● EXERCISE OBJECTIVE
Write the records out again exactly, but without pictures.

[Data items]
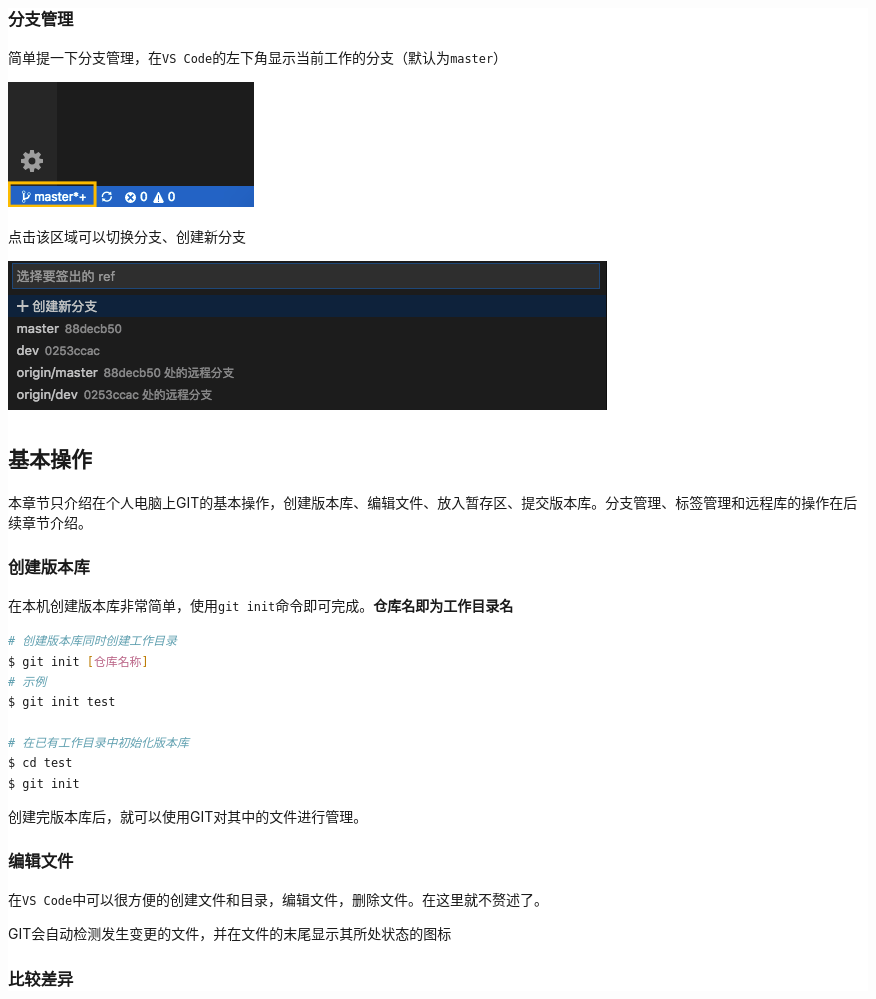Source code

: ### 分支管理

简单提一下分支管理，在`VS Code`的左下角显示当前工作的分支（默认为`master`）

![VSCode-GIT-branch](./assets/VSCode-GIT-branch.png)

点击该区域可以切换分支、创建新分支

![VSCode-GIT-branch](./assets/VSCode-GIT-branch1.png)

## 基本操作

本章节只介绍在个人电脑上GIT的基本操作，创建版本库、编辑文件、放入暂存区、提交版本库。分支管理、标签管理和远程库的操作在后续章节介绍。

### 创建版本库

在本机创建版本库非常简单，使用`git init`命令即可完成。**仓库名即为工作目录名**

```bash
# 创建版本库同时创建工作目录
$ git init [仓库名称]
# 示例
$ git init test

# 在已有工作目录中初始化版本库
$ cd test
$ git init
```

创建完版本库后，就可以使用GIT对其中的文件进行管理。

### 编辑文件

在`VS Code`中可以很方便的创建文件和目录，编辑文件，删除文件。在这里就不赘述了。

GIT会自动检测发生变更的文件，并在文件的末尾显示其所处状态的图标

### 比较差异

● RESPONSE BELOW
Source code

: ### 分支管理

简单提一下分支管理，在`VS Code`的左下角显示当前工作的分支（默认为`master`）

![VSCode-GIT-branch](./assets/VSCode-GIT-branch.png)

点击该区域可以切换分支、创建新分支

![VSCode-GIT-branch](./assets/VSCode-GIT-branch1.png)

## 基本操作

本章节只介绍在个人电脑上GIT的基本操作，创建版本库、编辑文件、放入暂存区、提交版本库。分支管理、标签管理和远程库的操作在后续章节介绍。

### 创建版本库

在本机创建版本库非常简单，使用`git init`命令即可完成。**仓库名即为工作目录名**

```bash
# 创建版本库同时创建工作目录
$ git init [仓库名称]
# 示例
$ git init test

# 在已有工作目录中初始化版本库
$ cd test
$ git init
```

创建完版本库后，就可以使用GIT对其中的文件进行管理。

### 编辑文件

在`VS Code`中可以很方便的创建文件和目录，编辑文件，删除文件。在这里就不赘述了。

GIT会自动检测发生变更的文件，并在文件的末尾显示其所处状态的图标

### 比较差异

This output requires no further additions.